> **Problem statement**
All entries below are to be set down again exactly as given.

> **Records for the exercise**

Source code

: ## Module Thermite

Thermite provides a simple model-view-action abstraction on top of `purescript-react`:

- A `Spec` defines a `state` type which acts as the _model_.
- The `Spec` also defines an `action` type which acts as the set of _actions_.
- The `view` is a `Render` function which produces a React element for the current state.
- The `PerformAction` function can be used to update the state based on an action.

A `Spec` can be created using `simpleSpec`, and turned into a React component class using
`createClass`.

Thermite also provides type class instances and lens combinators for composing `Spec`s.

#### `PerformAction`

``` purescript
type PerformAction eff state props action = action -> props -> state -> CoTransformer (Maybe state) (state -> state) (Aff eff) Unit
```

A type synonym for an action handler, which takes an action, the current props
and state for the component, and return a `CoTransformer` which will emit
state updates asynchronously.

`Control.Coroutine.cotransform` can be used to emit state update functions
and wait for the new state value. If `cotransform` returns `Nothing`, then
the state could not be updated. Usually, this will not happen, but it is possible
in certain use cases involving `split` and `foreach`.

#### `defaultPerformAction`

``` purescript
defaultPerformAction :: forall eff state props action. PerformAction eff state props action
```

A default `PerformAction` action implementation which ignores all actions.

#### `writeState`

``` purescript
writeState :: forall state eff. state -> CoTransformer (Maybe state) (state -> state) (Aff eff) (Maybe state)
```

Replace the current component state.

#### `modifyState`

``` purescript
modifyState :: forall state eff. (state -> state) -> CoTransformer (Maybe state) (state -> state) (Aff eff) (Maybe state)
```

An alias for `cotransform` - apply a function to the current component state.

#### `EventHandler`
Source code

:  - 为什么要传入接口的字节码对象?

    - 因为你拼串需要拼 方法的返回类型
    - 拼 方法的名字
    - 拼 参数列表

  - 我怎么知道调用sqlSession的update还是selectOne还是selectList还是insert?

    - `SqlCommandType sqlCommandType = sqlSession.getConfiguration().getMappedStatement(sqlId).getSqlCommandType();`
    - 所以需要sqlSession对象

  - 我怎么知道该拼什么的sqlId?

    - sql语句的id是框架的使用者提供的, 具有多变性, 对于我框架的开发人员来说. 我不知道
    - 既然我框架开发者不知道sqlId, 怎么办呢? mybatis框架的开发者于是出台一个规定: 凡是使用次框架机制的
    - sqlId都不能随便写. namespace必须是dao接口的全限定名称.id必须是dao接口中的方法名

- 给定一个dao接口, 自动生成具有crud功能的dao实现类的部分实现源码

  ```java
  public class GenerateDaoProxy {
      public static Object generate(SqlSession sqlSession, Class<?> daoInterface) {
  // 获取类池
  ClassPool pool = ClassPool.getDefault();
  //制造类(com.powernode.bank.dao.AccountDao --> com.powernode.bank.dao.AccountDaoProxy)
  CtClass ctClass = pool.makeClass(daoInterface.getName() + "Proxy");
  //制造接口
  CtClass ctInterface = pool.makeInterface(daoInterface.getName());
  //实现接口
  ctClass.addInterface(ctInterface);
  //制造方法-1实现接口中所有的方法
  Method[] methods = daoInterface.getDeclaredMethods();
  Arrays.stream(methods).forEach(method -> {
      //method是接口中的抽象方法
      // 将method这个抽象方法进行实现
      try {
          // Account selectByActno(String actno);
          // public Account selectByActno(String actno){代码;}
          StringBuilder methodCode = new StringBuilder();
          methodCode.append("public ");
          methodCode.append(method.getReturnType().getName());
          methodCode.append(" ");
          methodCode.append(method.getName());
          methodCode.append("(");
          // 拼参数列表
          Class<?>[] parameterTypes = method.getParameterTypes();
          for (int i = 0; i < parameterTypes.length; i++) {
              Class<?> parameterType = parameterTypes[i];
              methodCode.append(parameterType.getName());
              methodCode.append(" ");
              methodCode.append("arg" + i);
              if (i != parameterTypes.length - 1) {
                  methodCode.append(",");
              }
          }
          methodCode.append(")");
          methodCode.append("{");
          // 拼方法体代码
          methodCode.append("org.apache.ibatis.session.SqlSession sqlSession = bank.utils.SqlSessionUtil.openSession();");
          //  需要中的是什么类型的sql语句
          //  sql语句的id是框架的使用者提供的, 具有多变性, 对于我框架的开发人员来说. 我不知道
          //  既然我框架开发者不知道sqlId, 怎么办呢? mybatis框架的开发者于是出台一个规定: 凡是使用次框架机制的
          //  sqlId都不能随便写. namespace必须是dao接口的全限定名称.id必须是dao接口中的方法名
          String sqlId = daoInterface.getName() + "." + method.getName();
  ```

> **Result for this task**
Source code

: ## Module Thermite

Thermite provides a simple model-view-action abstraction on top of `purescript-react`:

- A `Spec` defines a `state` type which acts as the _model_.
- The `Spec` also defines an `action` type which acts as the set of _actions_.
- The `view` is a `Render` function which produces a React element for the current state.
- The `PerformAction` function can be used to update the state based on an action.

A `Spec` can be created using `simpleSpec`, and turned into a React component class using
`createClass`.

Thermite also provides type class instances and lens combinators for composing `Spec`s.

#### `PerformAction`

``` purescript
type PerformAction eff state props action = action -> props -> state -> CoTransformer (Maybe state) (state -> state) (Aff eff) Unit
```

A type synonym for an action handler, which takes an action, the current props
and state for the component, and return a `CoTransformer` which will emit
state updates asynchronously.

`Control.Coroutine.cotransform` can be used to emit state update functions
and wait for the new state value. If `cotransform` returns `Nothing`, then
the state could not be updated. Usually, this will not happen, but it is possible
in certain use cases involving `split` and `foreach`.

#### `defaultPerformAction`

``` purescript
defaultPerformAction :: forall eff state props action. PerformAction eff state props action
```

A default `PerformAction` action implementation which ignores all actions.

#### `writeState`

``` purescript
writeState :: forall state eff. state -> CoTransformer (Maybe state) (state -> state) (Aff eff) (Maybe state)
```

Replace the current component state.

#### `modifyState`

``` purescript
modifyState :: forall state eff. (state -> state) -> CoTransformer (Maybe state) (state -> state) (Aff eff) (Maybe state)
```

An alias for `cotransform` - apply a function to the current component state.

#### `EventHandler`
Source code

:  - 为什么要传入接口的字节码对象?

    - 因为你拼串需要拼 方法的返回类型
    - 拼 方法的名字
    - 拼 参数列表

  - 我怎么知道调用sqlSession的update还是selectOne还是selectList还是insert?

    - `SqlCommandType sqlCommandType = sqlSession.getConfiguration().getMappedStatement(sqlId).getSqlCommandType();`
    - 所以需要sqlSession对象

  - 我怎么知道该拼什么的sqlId?

    - sql语句的id是框架的使用者提供的, 具有多变性, 对于我框架的开发人员来说. 我不知道
    - 既然我框架开发者不知道sqlId, 怎么办呢? mybatis框架的开发者于是出台一个规定: 凡是使用次框架机制的
    - sqlId都不能随便写. namespace必须是dao接口的全限定名称.id必须是dao接口中的方法名

- 给定一个dao接口, 自动生成具有crud功能的dao实现类的部分实现源码

  ```java
  public class GenerateDaoProxy {
      public static Object generate(SqlSession sqlSession, Class<?> daoInterface) {
  // 获取类池
  ClassPool pool = ClassPool.getDefault();
  //制造类(com.powernode.bank.dao.AccountDao --> com.powernode.bank.dao.AccountDaoProxy)
  CtClass ctClass = pool.makeClass(daoInterface.getName() + "Proxy");
  //制造接口
  CtClass ctInterface = pool.makeInterface(daoInterface.getName());
  //实现接口
  ctClass.addInterface(ctInterface);
  //制造方法-1实现接口中所有的方法
  Method[] methods = daoInterface.getDeclaredMethods();
  Arrays.stream(methods).forEach(method -> {
      //method是接口中的抽象方法
      // 将method这个抽象方法进行实现
      try {
          // Account selectByActno(String actno);
          // public Account selectByActno(String actno){代码;}
          StringBuilder methodCode = new StringBuilder();
          methodCode.append("public ");
          methodCode.append(method.getReturnType().getName());
          methodCode.append(" ");
          methodCode.append(method.getName());
          methodCode.append("(");
          // 拼参数列表
          Class<?>[] parameterTypes = method.getParameterTypes();
          for (int i = 0; i < parameterTypes.length; i++) {
              Class<?> parameterType = parameterTypes[i];
              methodCode.append(parameterType.getName());
              methodCode.append(" ");
              methodCode.append("arg" + i);
              if (i != parameterTypes.length - 1) {
                  methodCode.append(",");
              }
          }
          methodCode.append(")");
          methodCode.append("{");
          // 拼方法体代码
          methodCode.append("org.apache.ibatis.session.SqlSession sqlSession = bank.utils.SqlSessionUtil.openSession();");
          //  需要中的是什么类型的sql语句
          //  sql语句的id是框架的使用者提供的, 具有多变性, 对于我框架的开发人员来说. 我不知道
          //  既然我框架开发者不知道sqlId, 怎么办呢? mybatis框架的开发者于是出台一个规定: 凡是使用次框架机制的
          //  sqlId都不能随便写. namespace必须是dao接口的全限定名称.id必须是dao接口中的方法名
          String sqlId = daoInterface.getName() + "." + method.getName();
  ```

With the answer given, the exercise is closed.